Melihat anaknya nyaris roboh, lelaki itu buru-buru menangkapnya. "Elisa, kamu nggak apa-apa, Nak?"
"Jangan sentuh Lisa! Lisa nggak mau dipegang sama pembohong," bentaknya sambil menyentak tangan sang ayah.
"Elisa, papa mohon, maafin papa."
Dengusan jijik Lisa terlontar. "Maafin? Papa nggak tahu kan selama ini mama sendirian banting tulang untuk membesarkan Lisa? Papa nggak tahu kan selama ini kita menderita? Tebak ini semua salah siapa? Salah papa!"
"Ya, papa tahu papa emang salah. Tapi waktu itu papa punya alasan kenapa papa harus ninggalin kalian. Sekarang papa udah pulang dan papa janji nggak akan ninggalin kamu dan mama lagi."
"Bohong!" Lisa menjerit histeris. Air mata yang sedari tadi berusaha ia tahan pun tumpah ruah. "Papa inget udah berapa lama papa ninggalin kita? Kita udah bisa bertahan tanpa papa, jangan buat luka yang udah sembuh terbuka lagi." Gadis itu perlahan merosot jatuh. Sakit yang datang bertubi-tubi di kepala dan juga hatinya benar-benar membuatnya tak berdaya.
Tak tega, sang ayah refleks memberikannya sebuah dekapan. Kali ini tak ada penolakan. Dengan tubuh lunglai gadis itupun membiarkan tubuhnya direngkuh erat. "Maafin semua kesalahan papa, Nak. Papa janji papa akan menebus semuanya dosa papa pada kalian."
Lisa tergugu. Di dalam pelukan hangat sang ayah, bahu sempitnya berguncang hebat. Segala umpatan dan cacian yang ingin ia muntahkan untuk lelaki itu mendadak tertahan di ujung lidah.
"Sshh ... udah dong, Lisa jangan nangis lagi. Papa jadi ikut sedih kalau lihat Lisa nangis," ucapnya sambil mengelus-elus lembut kepala Lisa.
Seperti sihir, usapan sayang di kepalanya mampu membuat tangisnya perlahan reda. Sang ayah tersenyum kecil dan mulai menyanyikan sebuah lagu. Ia kenal betul lagu itu. Lagu itu sering sang ayah nyanyikan sebagai pengantar tidur sewaktu ia kecil dulu.
Keheningan terjadi selama beberapa saat setelah sang ayah berhasil menyanyikan lagu itu secara utuh.

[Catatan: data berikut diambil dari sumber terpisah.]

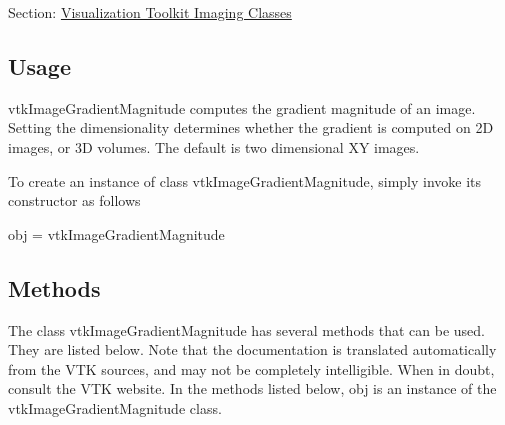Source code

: Section\-: \hyperlink{sec_vtkimaging}{Visualization Toolkit Imaging Classes} \hypertarget{vtkwidgets_vtkxyplotwidget_Usage}{}\subsection{Usage}\label{vtkwidgets_vtkxyplotwidget_Usage}
vtk\-Image\-Gradient\-Magnitude computes the gradient magnitude of an image. Setting the dimensionality determines whether the gradient is computed on 2\-D images, or 3\-D volumes. The default is two dimensional X\-Y images.

To create an instance of class vtk\-Image\-Gradient\-Magnitude, simply invoke its constructor as follows \begin{DoxyVerb}  obj = vtkImageGradientMagnitude
\end{DoxyVerb}
 \hypertarget{vtkwidgets_vtkxyplotwidget_Methods}{}\subsection{Methods}\label{vtkwidgets_vtkxyplotwidget_Methods}
The class vtk\-Image\-Gradient\-Magnitude has several methods that can be used. They are listed below. Note that the documentation is translated automatically from the V\-T\-K sources, and may not be completely intelligible. When in doubt, consult the V\-T\-K website. In the methods listed below, {\ttfamily obj} is an instance of the vtk\-Image\-Gradient\-Magnitude class. 
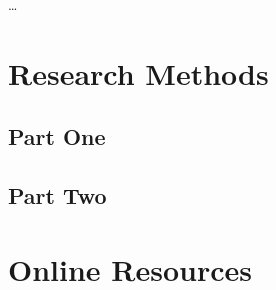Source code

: \documentclass[acmtog]{acmart}
\begin{document}
\begin{acks}
	\ldots
\end{acks}





\appendix

\section{Research Methods}

\subsection{Part One}



\subsection{Part Two}



\section{Online Resources}
\end{document}
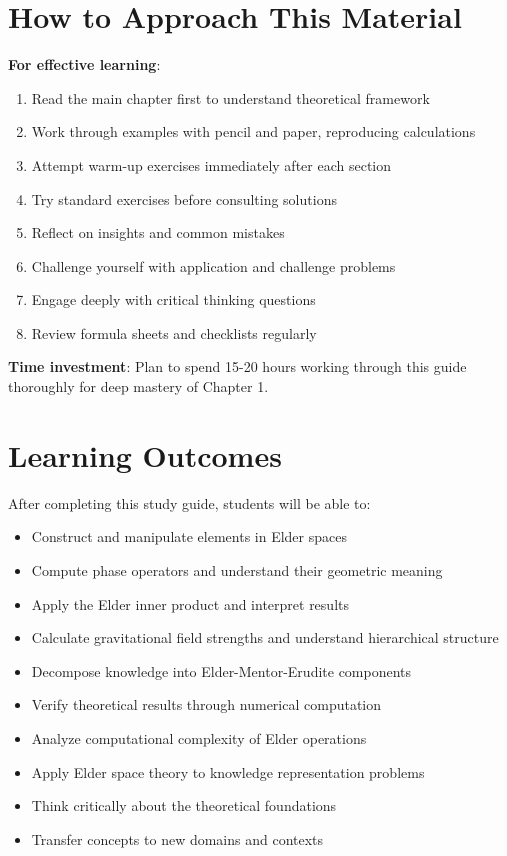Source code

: \documentclass[12pt,a4paper]{book}
\theoremstyle{definition}
\theoremstyle{remark}
\begin{document}
\section*{How to Approach This Material}

\textbf{For effective learning}:
\begin{enumerate}
\item Read the main chapter first to understand theoretical framework
\item Work through examples with pencil and paper, reproducing calculations
\item Attempt warm-up exercises immediately after each section
\item Try standard exercises before consulting solutions
\item Reflect on insights and common mistakes
\item Challenge yourself with application and challenge problems
\item Engage deeply with critical thinking questions
\item Review formula sheets and checklists regularly
\end{enumerate}

\textbf{Time investment}: Plan to spend 15-20 hours working through this guide thoroughly for deep mastery of Chapter 1.

\section*{Learning Outcomes}

After completing this study guide, students will be able to:
\begin{itemize}
\item Construct and manipulate elements in Elder spaces
\item Compute phase operators and understand their geometric meaning
\item Apply the Elder inner product and interpret results
\item Calculate gravitational field strengths and understand hierarchical structure
\item Decompose knowledge into Elder-Mentor-Erudite components
\item Verify theoretical results through numerical computation
\item Analyze computational complexity of Elder operations
\item Apply Elder space theory to knowledge representation problems
\item Think critically about the theoretical foundations
\item Transfer concepts to new domains and contexts
\end{itemize}
\end{document}
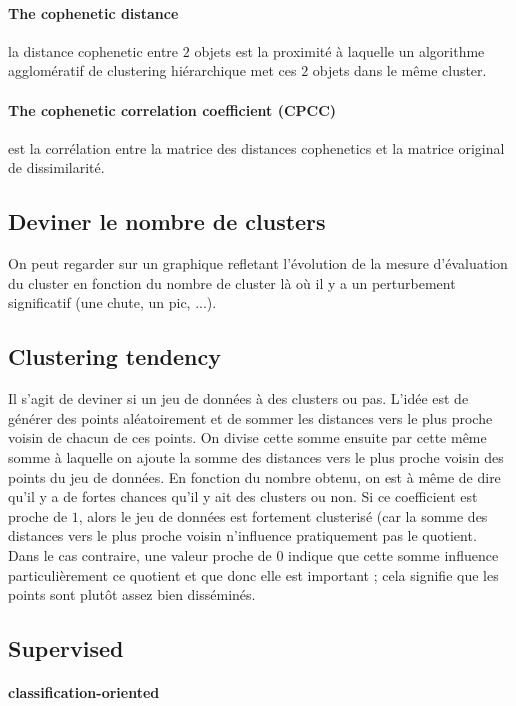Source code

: \documentclass{article}
\begin{document}
\begin{sffamily}
\paragraph{The cophenetic distance} la distance cophenetic entre $2$ objets est la proximité à laquelle un algorithme agglomératif de
clustering hiérarchique met ces $2$ objets dans le même cluster.

\paragraph{The cophenetic correlation coefficient (CPCC)} est la corrélation entre la matrice des distances cophenetics et la matrice 
original de dissimilarité.

\subsection{Deviner le nombre de clusters} On peut regarder sur un graphique refletant l'évolution de la mesure d'évaluation du cluster en 
fonction du nombre de cluster là où il y a un perturbement significatif (une chute, un pic, ...).

\subsection{Clustering tendency} Il s'agit de deviner si un jeu de données à des clusters ou pas. L'idée est de générer des points 
aléatoirement et de sommer les distances vers le plus proche voisin de chacun de ces points. On divise cette somme ensuite par cette même 
somme à laquelle on ajoute la somme des distances vers le plus proche voisin des points du jeu de données. En fonction du nombre obtenu, on 
est à même de dire qu'il y a de fortes chances qu'il y ait des clusters ou non. Si ce coefficient est proche de $1$, alors le jeu de 
données est fortement clusterisé (car la somme des distances vers le plus proche voisin n'influence pratiquement pas le quotient. Dans le
cas contraire, une valeur proche de $0$ indique que cette somme influence particulièrement ce quotient et que donc elle est important ; 
cela signifie que les points sont plutôt assez bien disséminés.

\subsection{Supervised}

\paragraph{classification-oriented}


\end{sffamily}
\end{document}
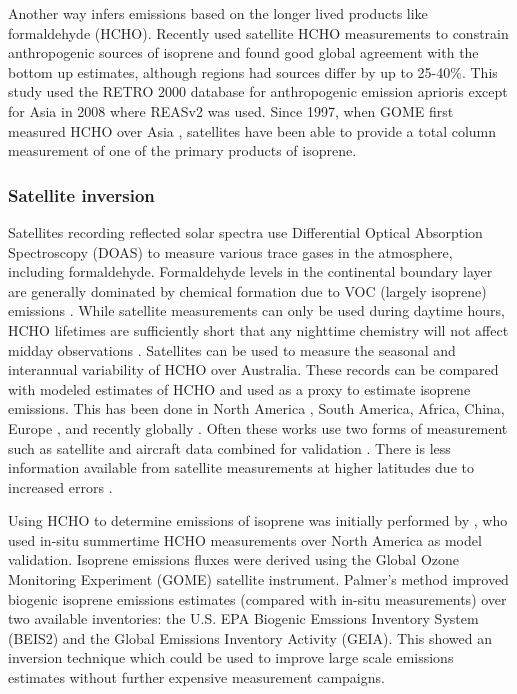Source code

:     Another way infers emissions based on the longer lived products like formaldehyde (HCHO).
    Recently \cite{Stavrakou2015} used satellite HCHO measurements to constrain anthropogenic sources of isoprene and found good global agreement with the bottom up estimates, although regions had sources differ by up to 25-40\%. 
    This study used the RETRO 2000 database for anthropogenic emission aprioris except for Asia in 2008 where REASv2 was used. 
    Since 1997, when GOME first measured HCHO over Asia \citep{Thomas1998}, satellites have been able to provide a total column measurement of one of the primary products of isoprene.
    
    \subsubsection{Satellite inversion}
	    Satellites recording reflected solar spectra use Differential Optical Absorption Spectroscopy (DOAS) to measure various trace gases in the atmosphere, including formaldehyde. 
	    Formaldehyde levels in the continental boundary layer are generally dominated by chemical formation due to VOC (largely isoprene) emissions \citep{Kefauver2014}.
	    While satellite measurements can only be used during daytime hours, HCHO lifetimes are sufficiently short that any nighttime chemistry will not affect midday observations \citep{Wolfe2016}.
	    Satellites can be used to measure the seasonal and interannual variability of HCHO over Australia.
	    These records can be compared with modeled estimates of HCHO and used as a proxy to estimate isoprene emissions.
	    This has been done in North America \citep{Palmer2003, Millet2006}, South America, Africa, China, Europe \citep{Dufour2009}, and recently globally \citep{FortemsCheiney2012, Bauwens2016}.
	    Often these works use two forms of measurement such as satellite and aircraft data combined for validation \citep{Marais2014}.
	    There is less information available from satellite measurements at higher latitudes due to increased errors \citep{DeSmedt2015}.
	    
	    Using HCHO to determine emissions of isoprene was initially performed by \cite{Palmer2001, Palmer2003}, who used in-situ summertime HCHO measurements over North America as model validation.
	    Isoprene emissions fluxes were derived using the Global Ozone Monitoring Experiment (GOME) satellite instrument.
	    Palmer's method improved biogenic isoprene emissions estimates (compared with in-situ measurements) over two available inventories: the U.S. EPA Biogenic Emssions Inventory System (BEIS2) and the Global Emissions Inventory Activity (GEIA).
	    This showed an inversion technique which could be used to improve large scale emissions estimates without further expensive measurement campaigns.
	    
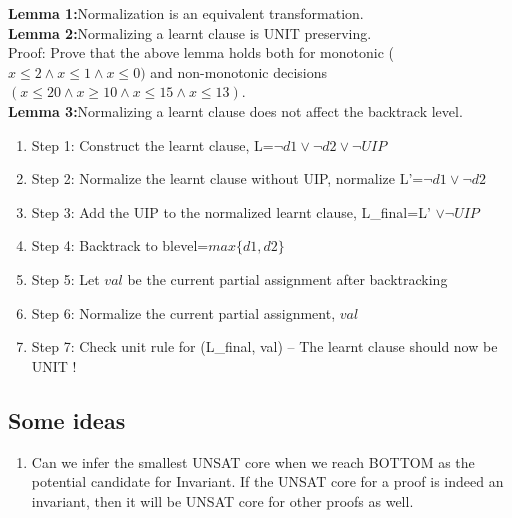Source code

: \documentclass[a4paper,conference]{llncs}
\begin{document}
\textbf{Lemma 1:}Normalization is an equivalent transformation. \\ 
\textbf{Lemma 2:}Normalizing a learnt clause is UNIT preserving. \\
Proof: Prove that the above lemma holds both for monotonic ($x \leq 2 \land x \leq 1 
\land x \leq 0)$ and non-monotonic decisions $(x \leq 20 \land x \geq 10 \land
x \leq 15 \land x \leq 13)$. \\
\textbf{Lemma 3:}Normalizing a learnt clause does not affect the backtrack
level. \\
\begin{enumerate}
\item Step 1: Construct the learnt clause, L=${\neg{d1} \lor \neg{d2} \lor \neg{UIP}}$
\item Step 2: Normalize the learnt clause without UIP, normalize L'=${\neg{d1} \lor \neg{d2}}$
\item Step 3: Add the UIP to the normalized learnt clause, L\_final=L' $\lor \neg{UIP}$
\item Step 4: Backtrack to blevel=$max\{d1, d2\}$
\item Step 5: Let $val$ be the current partial assignment after backtracking
\item Step 6: Normalize the current partial assignment, $val$
\item Step 7: Check unit rule for (L\_final, val) -- The learnt clause should now be UNIT !
\end{enumerate}

\subsection{Some ideas}
\begin{enumerate}
\item Can we infer the smallest UNSAT core when we reach BOTTOM 
as the potential candidate for Invariant. If the UNSAT core for 
a proof is indeed an invariant, then it will be UNSAT core for other proofs 
as well. 
\end{enumerate}
\end{document}
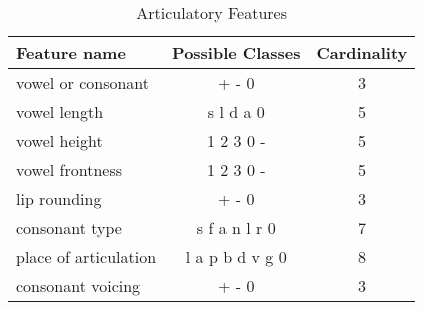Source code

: \renewcommand{\arraystretch}{1.1}
\begin{table}[h]
\caption{Articulatory Features\label{tab:arti}}
\centering
\begin{tabular}{l | c | c}\toprule[\heavyrulewidth] \textbf{Feature name} & \textbf{Possible Classes} & \textbf{Cardinality} \\
\toprule[\heavyrulewidth]
vowel or consonant & + - 0 & 3 \\
vowel length & s l d a 0 & 5 \\
 vowel height & 1 2 3 0 - & 5 \\
vowel frontness & 1 2 3 0 - & 5\\
lip rounding & + - 0 & 3\\
consonant type & s f a n l r 0 &  7\\
 place of articulation & l a p b d v g 0 & 8\\
consonant voicing & + - 0 & 3\\
\bottomrule[\heavyrulewidth]
\end{tabular}
\label{arff}
\end{table}


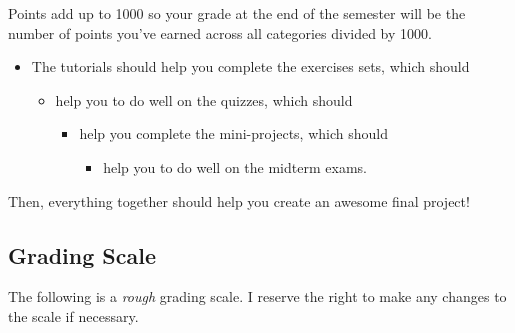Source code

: \documentclass[
]{book}
\providecommand{\tightlist}{%
  \setlength{\itemsep}{0pt}\setlength{\parskip}{0pt}}
\begin{document}
Points add up to 1000 so your grade at the end of the semester will be the number of points you've earned across all categories divided by 1000.

\begin{itemize}
\tightlist
\item
  The tutorials should help you complete the exercises sets, which should

  \begin{itemize}
  \tightlist
  \item
    help you to do well on the quizzes, which should

    \begin{itemize}
    \tightlist
    \item
      help you complete the mini-projects, which should

      \begin{itemize}
      \tightlist
      \item
        help you to do well on the midterm exams.
      \end{itemize}
    \end{itemize}
  \end{itemize}
\end{itemize}

Then, everything together should help you create an awesome final project!

\hypertarget{grading-scale}{%
\subsection{Grading Scale}\label{grading-scale}}

The following is a \emph{rough} grading scale. I reserve the right to make any changes to the scale if necessary.
\end{document}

"Papa beneran nggak akan pergi lagi, kan? Papa nggak bakal ninggalin Lisa dan mama lagi, kan?" tanyanya sambil memegangi kaus sang ayah erat-erat. Sejujurnya, jauh di lubuk hatinya yang paling dalam, cintanya pada sang ayah masih lebih besar ketimbang rasa bencinya pada lelaki itu.
Ayahnya menggeleng pelan sambil menepuk-nepuk pelan bahunya. "Ya, papa bakal ada terus di sini sama Lisa dan mama."
Napas Lisa tercekat ketika sebuah kecupan di kening ia dapatkan. "Janji?" tanyanya sambil mengusap jejak air mata di pipi.